As a bit of precedent: in the server we have both of these: we have
application-specific error codes like AUTHENTICATOR_EXPIRED, and we
have generic codes that those map to like UNAUTHENTICATED.  The
application-specific codes tend to be useful for ad hoc queries as
part of incident response, versus the generic codes that have been
more useful for defining an SLO (because they are about "how do I want
to respond to this error" instead of about the cause).

More specifically for the "missing object" case: it's common enough
for a user to ask for an object that doesn't exist that we indeed call
it FAILED_PRECONDITION, which has worked well.  We have other
monitoring in place for checking that all repositories pass fsck and
that fetching an object after pushing it succeeds.  (In general, this
kind of case is very common in monitoring any service that has state.)
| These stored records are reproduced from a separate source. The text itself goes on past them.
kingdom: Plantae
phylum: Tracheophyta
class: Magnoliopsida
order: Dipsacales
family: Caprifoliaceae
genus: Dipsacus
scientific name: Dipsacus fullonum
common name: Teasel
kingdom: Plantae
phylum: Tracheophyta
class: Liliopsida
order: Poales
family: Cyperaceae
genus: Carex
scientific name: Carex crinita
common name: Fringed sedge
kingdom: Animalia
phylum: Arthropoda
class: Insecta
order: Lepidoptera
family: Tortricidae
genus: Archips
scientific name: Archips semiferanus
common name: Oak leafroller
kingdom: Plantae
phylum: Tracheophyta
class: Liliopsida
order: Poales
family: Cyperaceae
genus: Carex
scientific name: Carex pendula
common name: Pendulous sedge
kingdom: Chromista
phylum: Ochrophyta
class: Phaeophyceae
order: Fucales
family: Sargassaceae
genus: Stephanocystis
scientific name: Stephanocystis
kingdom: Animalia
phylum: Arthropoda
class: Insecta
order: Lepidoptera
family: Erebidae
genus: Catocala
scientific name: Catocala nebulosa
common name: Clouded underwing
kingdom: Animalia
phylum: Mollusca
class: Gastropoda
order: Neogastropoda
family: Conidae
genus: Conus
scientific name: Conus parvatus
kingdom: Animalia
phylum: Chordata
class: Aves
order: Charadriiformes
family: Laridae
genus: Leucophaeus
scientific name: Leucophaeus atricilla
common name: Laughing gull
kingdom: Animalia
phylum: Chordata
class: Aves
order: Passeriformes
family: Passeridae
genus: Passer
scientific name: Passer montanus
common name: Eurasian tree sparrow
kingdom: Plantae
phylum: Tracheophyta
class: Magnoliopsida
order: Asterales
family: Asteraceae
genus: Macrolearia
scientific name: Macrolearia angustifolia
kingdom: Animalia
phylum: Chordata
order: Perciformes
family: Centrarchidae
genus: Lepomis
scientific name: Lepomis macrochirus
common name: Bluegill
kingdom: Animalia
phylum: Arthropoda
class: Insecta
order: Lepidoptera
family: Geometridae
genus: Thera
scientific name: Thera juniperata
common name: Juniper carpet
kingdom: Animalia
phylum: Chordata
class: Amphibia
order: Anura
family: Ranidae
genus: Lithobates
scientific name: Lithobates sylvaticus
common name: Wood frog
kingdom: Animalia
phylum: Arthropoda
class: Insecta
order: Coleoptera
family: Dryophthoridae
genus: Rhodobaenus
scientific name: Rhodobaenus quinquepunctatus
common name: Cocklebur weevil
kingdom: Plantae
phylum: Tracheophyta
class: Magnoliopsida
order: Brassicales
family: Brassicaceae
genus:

>                 And that gets very daunting to think about annotating
> and communicating about each such case (we don't even pass that level of
> detailed information inside the program in a machine-readable way;
> scraping stderr is the best way to figure this stuff out now).

This feels like good news to me: it sounds like if we add
application-specific codes like MISSING_OBJECT to Git, then it would
be useful to both of us.

The mapping to HTTP-status-style generic codes could then wait for
later, to be submitted if and when others have interest.  (I.e., that
part is easy to keep maintained internally.)

So I'm feeling encouraged. :)

> I dunno. Maybe a rougher categorization would help your case, but not
> mine. But I'm a bit skeptical that we'll have enough coverage of various
> conditions to be useful, and that it won't turn into a headache trying
> to categorize everything.

Two more points I want to emphasize:

 1. We don't have to be exhaustive: as Felipe suggested, it's fine for
    some errors (even most error paths!) to use a code such as
    UNKNOWN.  I care more about coverage of commonly occuring errors
    than categorizing everything, especially because this sets up a
    feedback loop that can lead to improved coverage over time.

 2. By focusing on the practical and ignoring everything else, I think
    we can avoid this becoming an unbounded taxonomy exercise.  That's
    part of the appeal of code.proto /
    https://github.com/abseil/abseil-cpp/blob/HEAD/absl/status/status.h
    for me: by using a preexisting list of codes based on "here is
    what a user would be expected to do in response to this error",
    they make the error classification decision relatively simple.  I
    think we can maintain that kind of simplicity with a Git-specific
    enum, too, so I think this is doable (and I'd make sure to be
    available over time to help answer questions about the
    classification as the project gets used to it).

Thanks,
Jonathan